Peter Pan by JM Barrie
Recycle elf or Robin Hood costumes for Peter, or opt for a simple long blue dress and hair bow for Wendy. John is a great one – white nightshirt (one of Dad’s old work shirts?) with top hat and umbrella – and animal onesies work well for the lost boys. And we’ve got the perfect easy Tinkerbell costume tutorial for you – check out those fabulous pom pom shoes!
Alice in Wonderland by Lewis Carroll
A white apron over a blue dress with an Alice band (naturally) for the eponymous character, top hat and crazy clothes for the Mad Hatter, bunny ears and pocket watch for the white rabbit, cover a princess dress with hearts and playing cards and bake jam tarts for the Queen of Hearts, or just make a massive Queen of Hearts playing card tabard.
The Hunger Games by Suzanne Collins
One for the older kids – still some of Alfie’s favourite books. We did buy a mockingjay pin, but other than that just a black t-shirt and bow and arrows, plus he printed out a District 12 badge and added a cape (our no-sew cloak tutorial is so versatile). Accessorise with angsty teen expression and you’re done.
The Rainbow Fish by Marcus Pfister
This is just ace and can be achieved in an evening. All you need is rainbow coloured felt, shiny fabric, an old tee, an alice band and your sewing kit (although I’d be tempted to hot glue). Check out the tutorial over at Here Come The Girls.
Paddington Bear by Michael Bond
Alfie has also been Paddington, as he happens to have a Gloverall duffle coat in the perfect shade of royal blue. You could go down the face paint route, or grab one of those bear hats and glove sets you see everywhere and stuff the glove bits down the arms of the coat. We bought a cheap red hat and cut holes for ears as we have a bear headband. You’ll also need wellies, a small suitcase and a luggage tag with ‘Please look after this bear’ written on. And, of course, marmalade sandwiches.

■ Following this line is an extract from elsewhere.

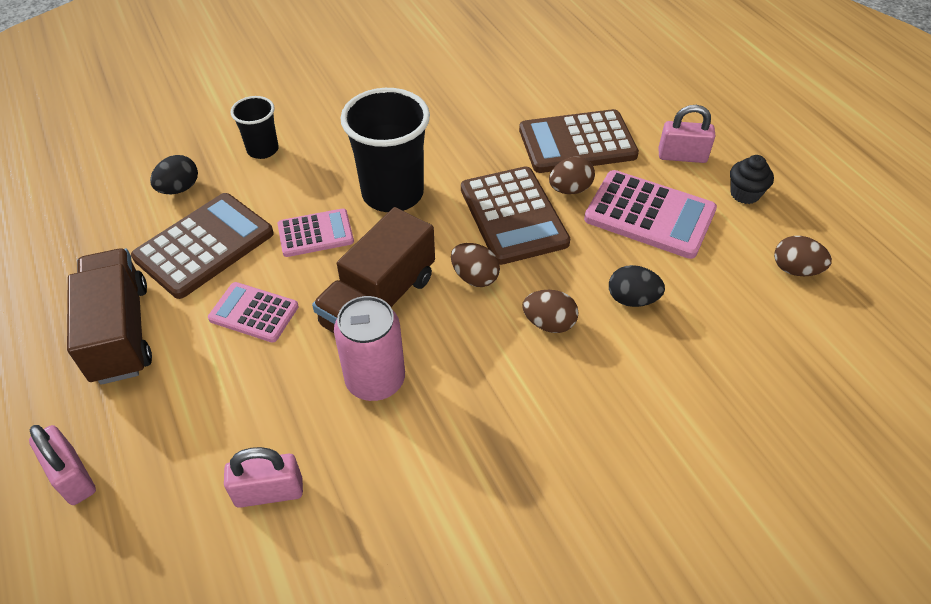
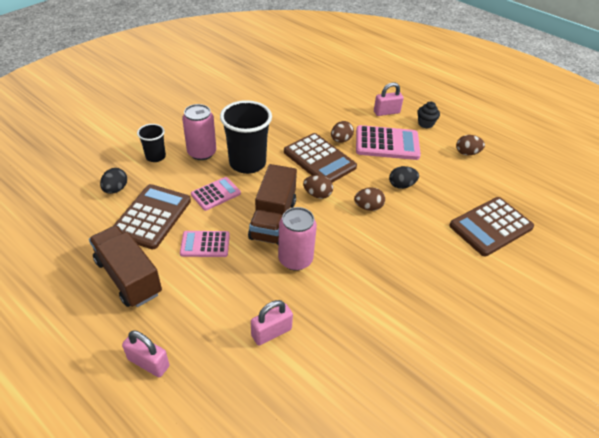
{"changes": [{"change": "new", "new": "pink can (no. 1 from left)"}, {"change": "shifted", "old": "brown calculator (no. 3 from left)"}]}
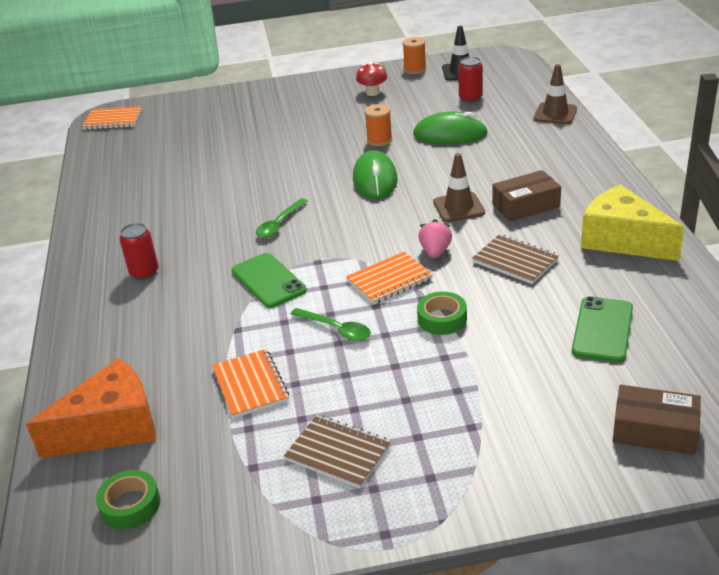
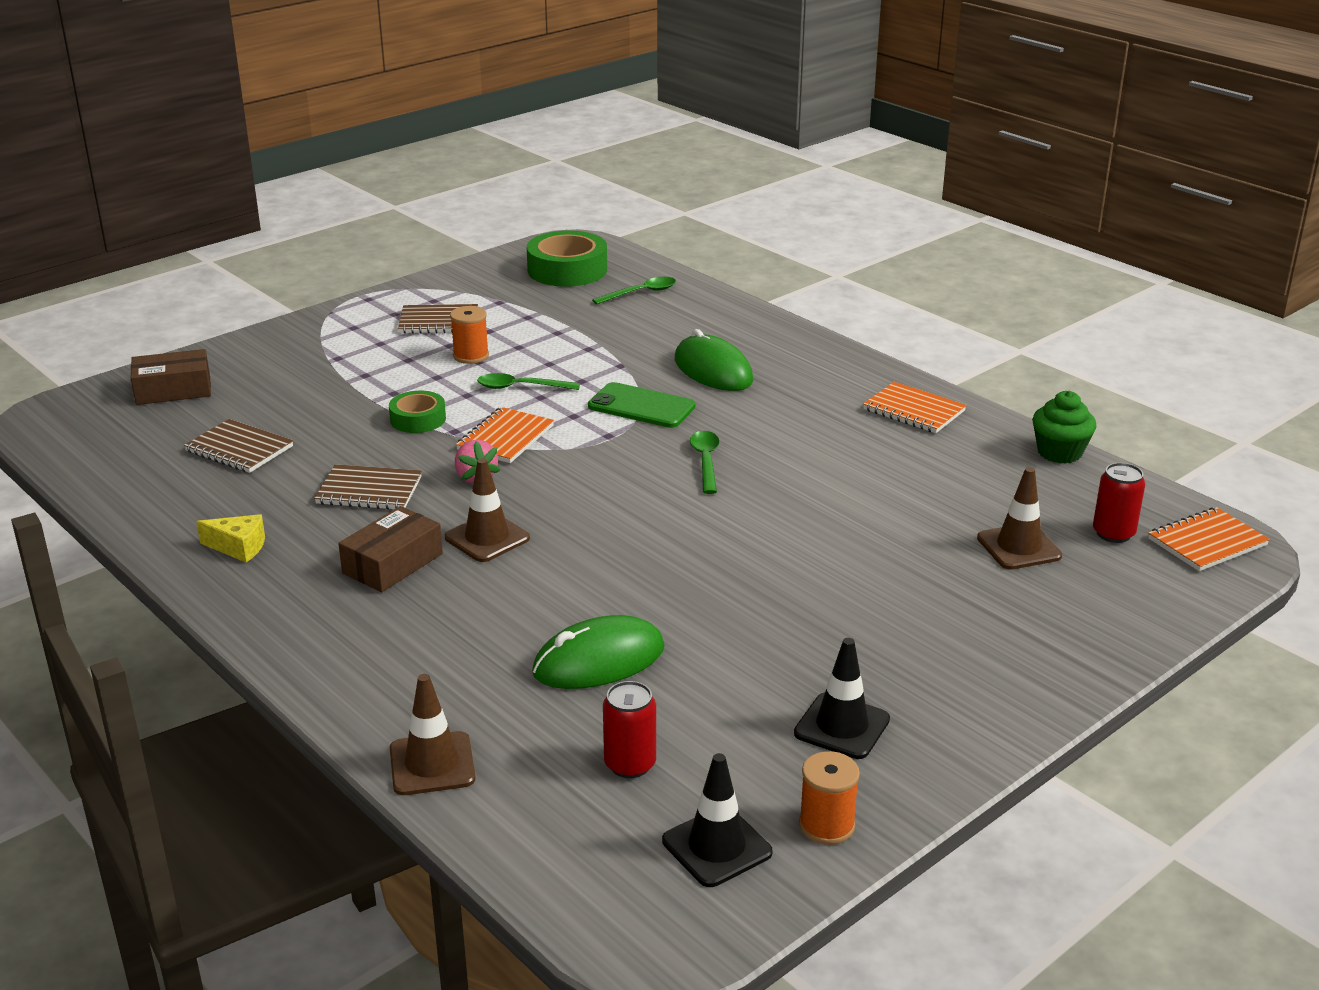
{"changes": [{"change": "swapped", "old": "green phone (no. 2 from left)", "new": "brown notebook (no. 1 from left)"}, {"change": "scaled", "old": "yellow cheese", "factor": 0.48}, {"change": "shifted", "old": "orange spool (no. 1 from left)"}, {"change": "scaled", "old": "green tape (no. 1 from left in the first image)", "factor": 1.73}, {"change": "swapped", "old": "orange cheese", "new": "green spoon (no. 2 from left)"}, {"change": "shifted", "old": "green mouse (no. 1 from left in the first image)", "new": "green mouse (no. 2 from left)"}, {"change": "swapped", "old": "red mushroom", "new": "black traffic cone (no. 2 from left)"}, {"change": "shifted", "old": "orange notebook (no. 2 from left)"}, {"change": "new", "new": "brown traffic cone (no. 3 from left)"}, {"change": "new", "new": "green cupcake"}, {"change": "shifted", "old": "red can (no. 1 from left in the first image)", "new": "red can (no. 2 from left)"}]}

The Tale of Peter Rabbit by Beatrix Potter
Brown outfit. Blue jacket. Bunny tail. Bit of face paint. Team those with homemade ears on a headband (Martha Stewart has a super easy tutorial) or use a printable rabbit mask. Make a felt radish or carrot for extra points.

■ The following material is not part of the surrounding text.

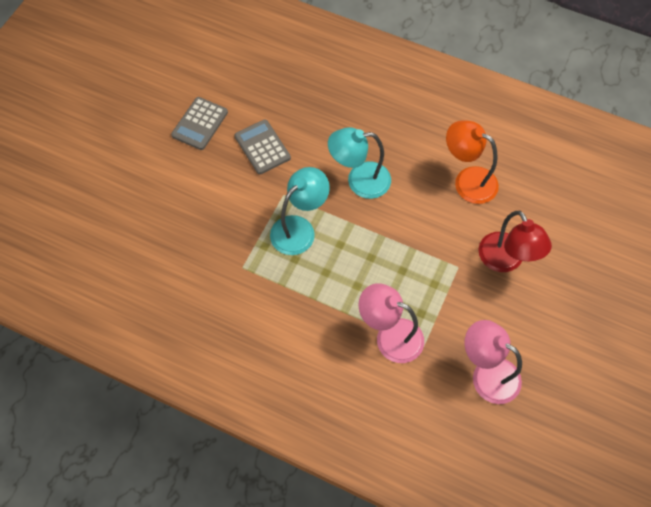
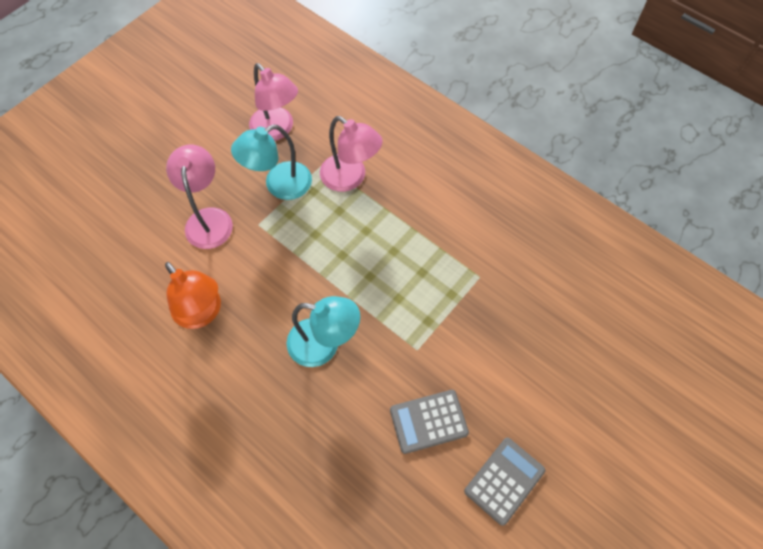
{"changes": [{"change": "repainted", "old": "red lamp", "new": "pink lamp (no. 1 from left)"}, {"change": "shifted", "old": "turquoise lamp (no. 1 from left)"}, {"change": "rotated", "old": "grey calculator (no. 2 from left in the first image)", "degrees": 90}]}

Greta and the Giants by Zoe Tucker
Probably my favourite of Kitty’s costumes and really easy (although we did have the advantage of already owning the coat. Plaits, yellow coat, beanie, placard, job done. Would also work for the Little People, Big Dreams: Greta Thunberg.
Mr Tiger Goes Wild by Peter Brown
An upgrade on The Tiger Who Came to Tea costume – just add top hat and tails.

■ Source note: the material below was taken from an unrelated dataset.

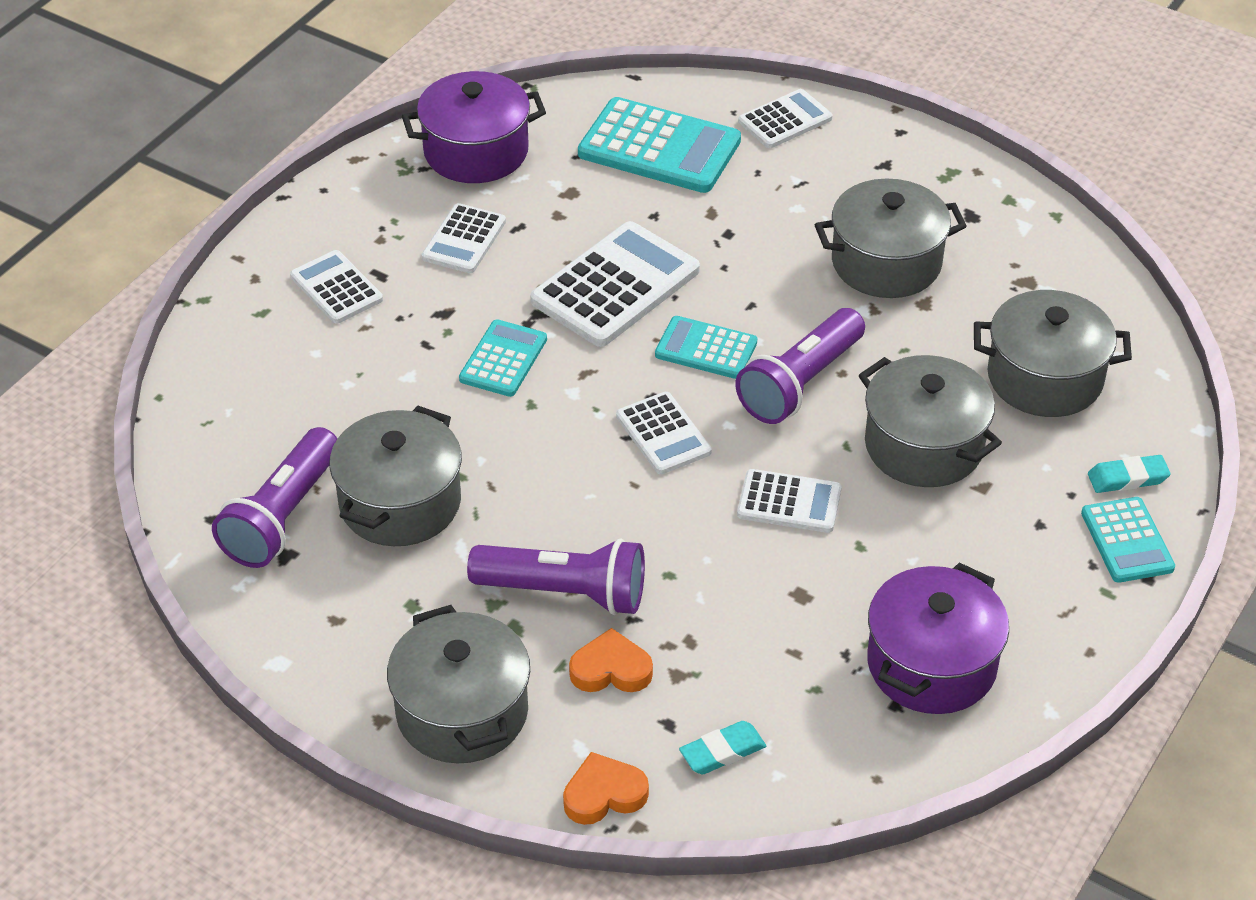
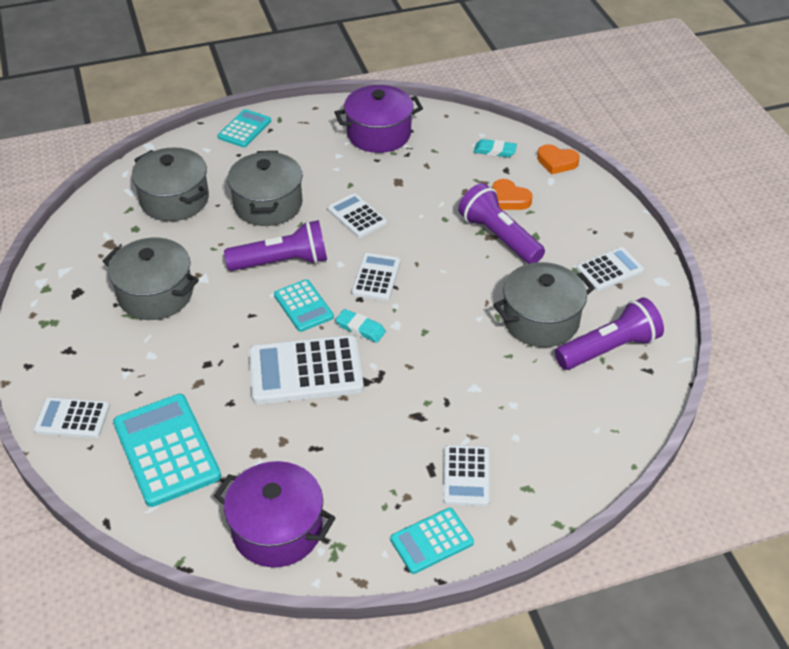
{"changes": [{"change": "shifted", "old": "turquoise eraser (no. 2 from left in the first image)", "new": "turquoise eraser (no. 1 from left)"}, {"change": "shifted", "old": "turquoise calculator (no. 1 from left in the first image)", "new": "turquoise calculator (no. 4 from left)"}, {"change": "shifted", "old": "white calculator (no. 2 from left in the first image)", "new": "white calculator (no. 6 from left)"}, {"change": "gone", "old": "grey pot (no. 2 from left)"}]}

Angelina Ballerina by Katherine Holabird
If you have a little ballet lover in your house, this is another easy costume. They need their ballet outfit, some mouse ears – just adapt the rabbit-ear tutorial above – and a long mouse-like tail. Check out our gallery to see this in action.
The Day the Crayons Quit by Drew Dawalt
Choose a colour. Wear relevant t-shirt and leggings, make a paper wrapper, pop on a pointy hat. Job done.
Beetle Boy by MG Leonard
Alfie’s choice in 2019 – blue top and trousers with white plimsoles + a whole load of beetles! Confession: we did buy a really cool metal rhinoceros beetle to act as Baxter, but the others were Halloween leftovers. Lucretia Cutter, Beetle Queen, would also be a great costume.
The Bear’s Song by Benjamin Chaud
Bear suits are the cutest and work well for Papa or Little Bear. Attach a bee on a pipe cleaner.
The Hitchhiker’s Guide to the Galaxy by Douglas Adams
A couple of years ago, Alfie went to school as Arthur Dent. It’s a pretty easy base costume – pyjamas and dressing gown – but the accessories make it. A mug, towel over the arm and, of course, copy of the guide. We also printed out a babel fish and Don’t Panic sign and mounted them on card.